If you'd like our market updates to be sent straight to your inbox, subscribe here.
- China has still not released its April trade import-export data. The world’s top importer of oil, metals and grains was due to release the data on the 23rd May. Investors are particularly frustrated by the delay as this data will be integral to understanding how the markets have been impacted by the ongoing two-way tariff threats between the US and China. The ongoing delay is leading to increased speculation regarding the reasons for the delay.
- Research by Singapore-based ship broker Banchero Costa indicates that 2018 will see the largest number of oil tankers scrapped in over 5 years. The increase in scrapping is predominantly driven by the looming IMO2020 which has imposed the need for ship-owners to comply to new environmental regulations as well as by weak earnings and firm prices for scrap steel.
- CBoT corn prices have hit a 6-week low with the front month contract having traded at $3.87 a bushel. Favourable weather across the Midwest has helped ease price concerns.
- Chinese domestic cotton prices have now risen almost 18% since early April prompting the China Cotton Association to try and calm the price volatility by stressing to investors that supplies were sufficient and announcing that the government are planning on allowing for more imports. The latest price surge was driven by weather concerns as top producing region Xinjiang experienced heavy rain and hailstorms.
- ICE raw sugar and arabica coffee prices have retreated from multi-month highs following the gradual return-to-normal operations in Brazil. Operations were disrupted by the nationwide trucking protests. July raw sugar is currently trading at 12.52c/lb, down just over 2%, and front-month arabica coffee is down almost 1% at $1.2275/lb.
- The US has imposed tariffs on steel imports from Canada, Mexico and the EU. All three are planning to respond with similar tariffs.
- SHFE copper has reached their highest price in 6-weeks on the back of a slightly softer USD and supply concerns. Supply concerns stem from ongoing wage negotiations at the Escondida mine in Chile, the world’s largest copper mine. The SHFE front-month contract is currently trading at $8,068/tonne.
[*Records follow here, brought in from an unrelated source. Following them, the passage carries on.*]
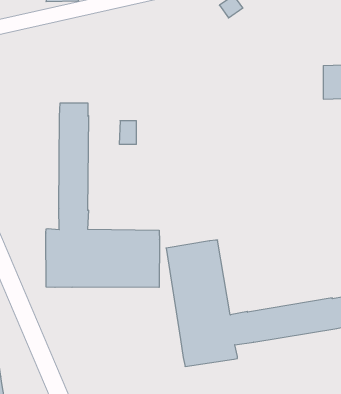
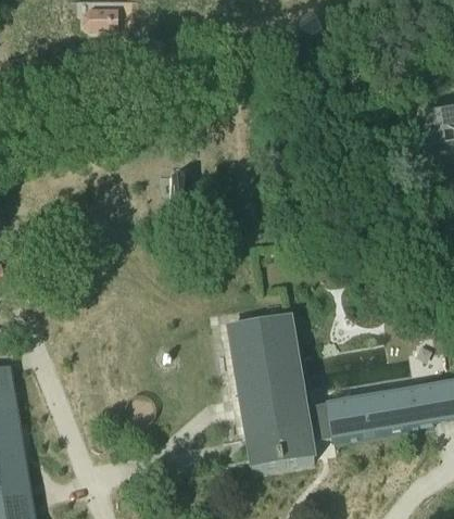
building: [46,103,159,287] -> none

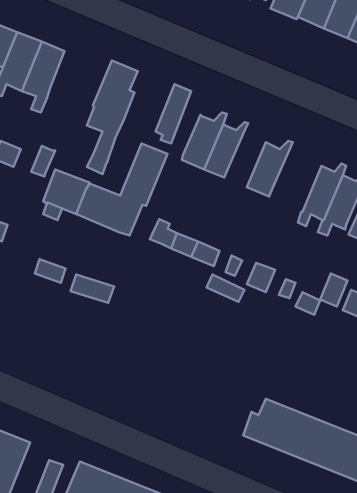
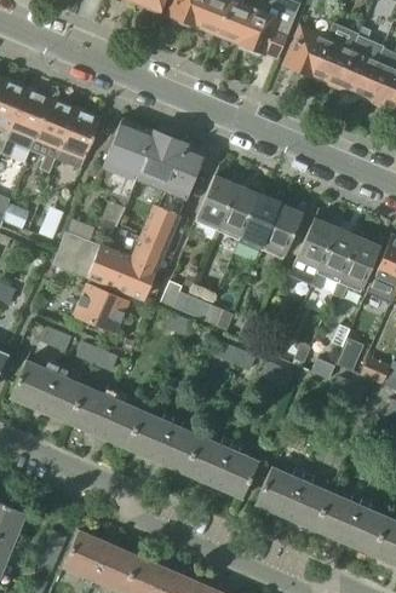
building: none -> [54,111,98,169]
building: none -> [133,132,185,194]
building: none -> [235,194,283,257]
building: none -> [288,218,339,287]
building: none -> [73,280,128,333]
building: none -> [15,359,272,497]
- Robust demand, tight supply and low inventory levels are sustaining lead prices. The benchmark LME contract for 3-month delivery is currently at $2,450/tonne, near 3-month highs, and the SHFE contract for 1-month delivery is at Y20,000/tonne, near 8-month highs. The majority (80%) of demand for the commodity comes from the batteries sector.
Energy - UK
- Having been supported by coal prices and heavy Norwegian and UKCS maintenance, UK gas prices are under pressure. A well supplied system, compounded by an expected reduction in consumption are the main driving factors with the anticipated inflow of LNG and forecasted warmer temperatures over the coming week being predominantly responsible.
- European spot power prices have been supported this week by tighter supply from both nuclear and renewables. Tighter supply has outweighed the bearish effects imposed by slower demand over the bank holiday weekend.
Energy - International
- Oil prices are steady this week with Brent at $76.79 and WTI slightly up at $65.86 thanks to increasing demand going into the summer driving season.
- The Brent-WTI spread was at its widest in 3-years with WTI having traded at an $11 discount to the international benchmark last week.
- Defying the latest US sanctions, Iranian oil exports are at a record 2-year high having hit 2.7mbpd last month. Exports are their highest since international sanctions were lifted in 2016.
- Trump is expected to announce changes to US biofuel policy. The changes are intended to ease the disputes which have been increasing between the corn and oil refining industries which have been clashing over the future of the US Renewable Fuel Standard which dictates the amount of biofuel mandated to go into the US’s gasoline and diesel.